Municipal Courts.—In every city there are certain inferior courts called by various names, police courts, magistrates' courts, or municipal courts, which have jurisdiction over offenses against the ordinances of the city. These courts constitute a very important part of our governmental machinery, and they have rarely received the consideration which their importance requires. They are practically courts of last resort for a large number of persons charged with minor offenses, and from them many ignorant persons in the large cities gain their impression of American institutions. In the city of New York, for example, more than 100,000 persons are brought before these courts every year.
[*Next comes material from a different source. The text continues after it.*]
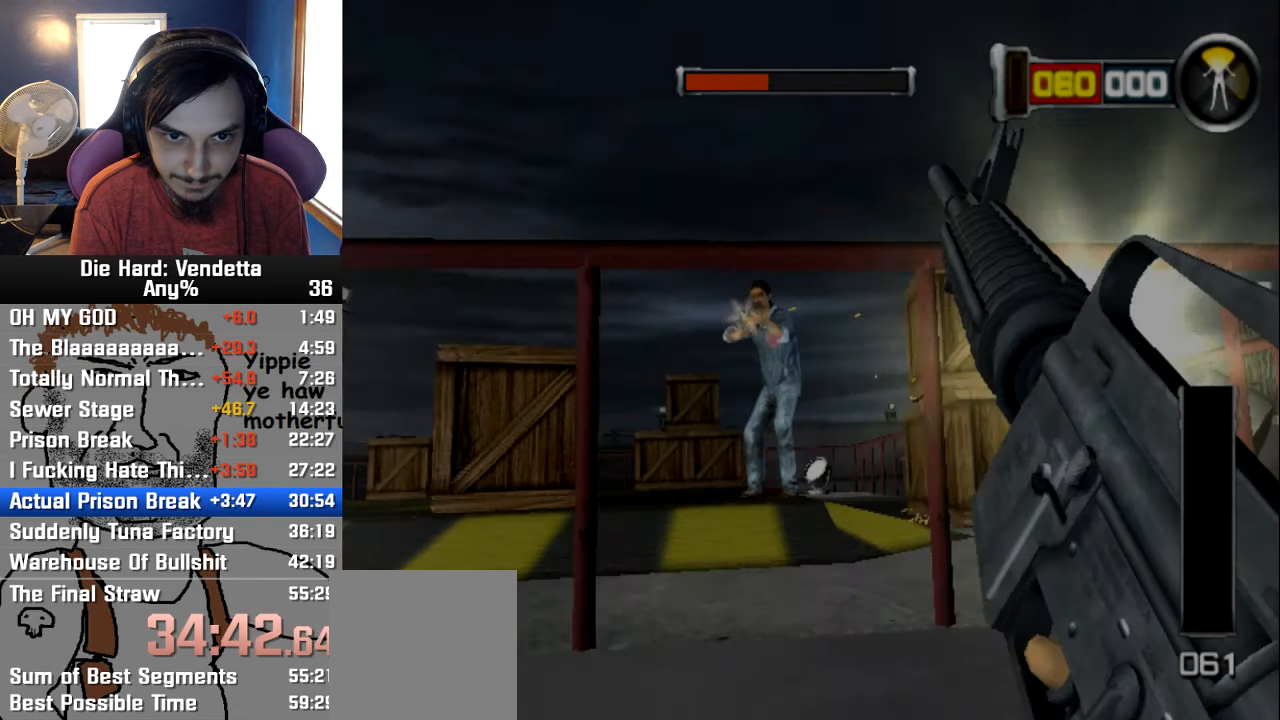
Gameplay with a controller (Nintendo layout); each line is a JSON object with the inputs held at the frame after it (dt_ms = milliseconds from this image to that frame). "events" lists button and stick changes between this image and that frame as [ms after this image, input, new state], when the widget could be followed in between. Not read: L2 L3 R3.
{"dt_ms": 500, "buttons": [], "left_stick": "right", "right_stick": "center", "events": [[166, "left_stick", "right"]]}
The magistrates who hold municipal courts are often men of little or no legal training, and the experience of some cities has been that many of them are without integrity. Recently there has been much discussion of how to improve the character and usefulness of these courts, and in several cities notable reforms have already been introduced. The Chicago municipal court recently established is an excellent example of what can be accomplished in this direction. It consists of thirty-one judges, and the salary paid them is sufficiently large to attract well-trained lawyers of respectability. The procedure of the court is simple and it is so organized as to dispatch rapidly the cases brought before it, so that justice is administered more swiftly, perhaps, in this city than in any other in America.
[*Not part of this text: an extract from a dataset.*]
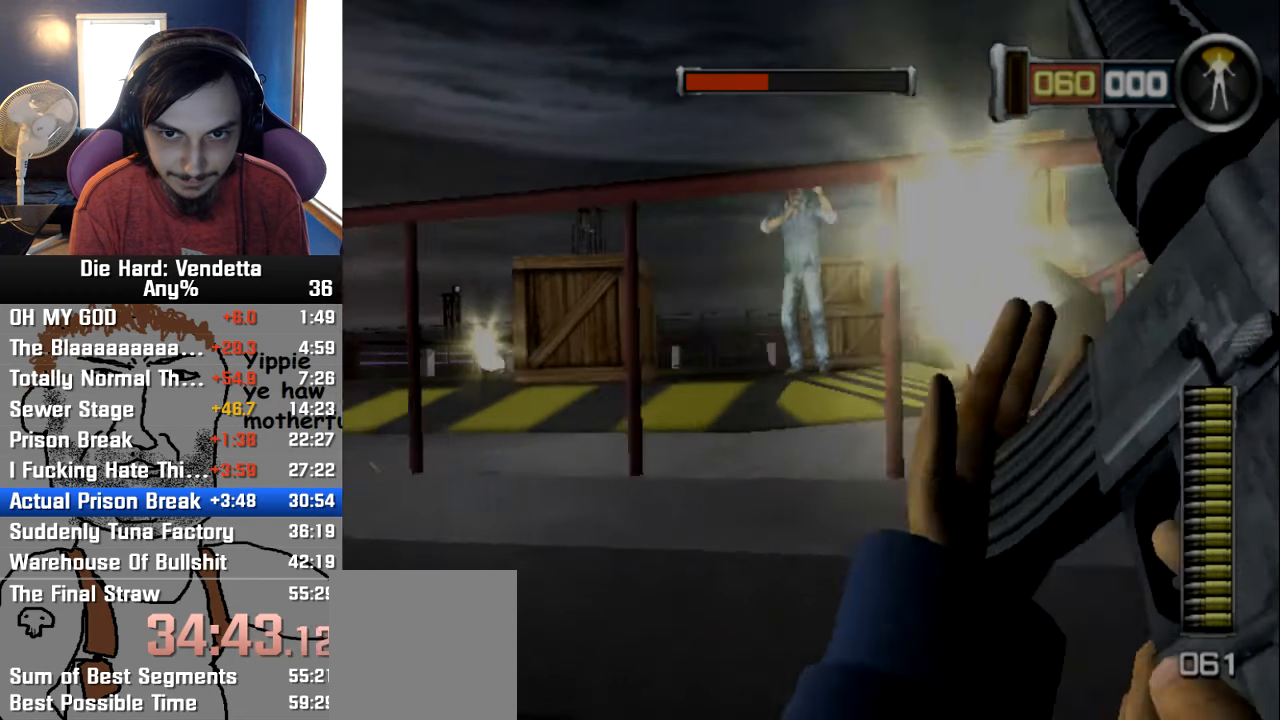
{"dt_ms": 500, "buttons": [], "left_stick": "left", "right_stick": "center", "events": [[150, "left_stick", "left"]]}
The Commission Plan of Government.—The increasing dissatisfaction with the government of our cities by mayor and councils has recently led a number of cities to abandon the system for a new method known as the commission plan. The principal feature of this method is that all the powers of government heretofore exercised by the mayor and council are intrusted to a small commission usually chosen from the city at large. The plan was first put into operation in the city of Galveston after the great storm of 1900 which destroyed the lives of some 6,000 of its citizens and left the city in a condition of bankruptcy.

Under the new charter which was adopted, practically all the powers of government were vested in a mayor and four commissioners, each of these men being put in charge of one of the five departments into which the administrative service was divided.

Merits.—Several advantages are claimed for this plan of municipal government. In the first place, it does away with the evils of the ward system by providing that the commissioners shall be chosen from the city at large, and this tends to secure the election of men of larger ability. Again, it is argued that a small body of men is better fitted to govern a city than a large council composed of members who consider themselves the special representatives of the petty districts from which they are chosen. The affairs of a city are necessarily complex and often technical in nature and require for their special management skill and efficiency. City government is often compared to the management of a business enterprise like a bank or a manufacturing concern, which, as experience has shown, can be better conducted by a small board of directors than by the whole body of stockholders. Finally, the concentration of the powers of the city in a small body of men tends to secure a more effective responsibility than can be secured under a system in which the responsibility is divided between the mayor and council.

Objections.—The chief objections that have been urged against the commission plan are that, by intrusting both the legislative and the executive power to the same hands, it sacrifices the principle of the separation of powers—a principle long cherished in America. In the second place, by doing away with the council, it sacrifices to a certain extent the representative principle and places all the vast powers of the city in the hands of a few men.

Nevertheless, the system has much to commend it, and it has been adopted in about four hundred towns and cities.

The City Manager Plan.—A still more recent form of municipal government vests the management of the affairs of the city in a single person, called the city manager. He is paid a reasonably high salary and is chosen by the commission because of his expert knowledge. This plan has been introduced in Dayton, Springfield, and Sandusky, Ohio; Newburgh and Niagara Falls, New York; Sumter, South Carolina; Jackson, Grand Rapids, and Kalamazoo, Michigan; San Diego and Alameda, California; and some seventy other cities and towns.

Village Government.—Differing from cities chiefly in size and in the extent of governmental powers, are small municipal corporations variously called villages, boroughs, and incorporated towns. The procedure of incorporation is usually by petition from a certain number of the inhabitants, and a popular vote on the question. The law generally prescribes a minimum population, which is usually small—sometimes as low as one hundred inhabitants.

Village Officers.—The principal authority is usually a small board of trustees or a council, consisting of from three to seven members elected from the village at large, though in some instances the number is larger, and some villages have the ward system. The village board is empowered to adopt ordinances relating to police, health, and other matters affecting the good order and welfare of the community. They may levy taxes, borrow money, open and construct streets, construct drains, establish water and lighting plants and the like, and may license peddlers, hack drivers, and other persons who use the streets for the conduct of their business. The chief officer of the village is the mayor, president, or chairman of the trustees, elected either by the voters or by the trustees. There is also usually a clerk or recorder, a treasurer, a marshal or constable, and sometimes a street commissioner, a justice of the peace, and an attorney.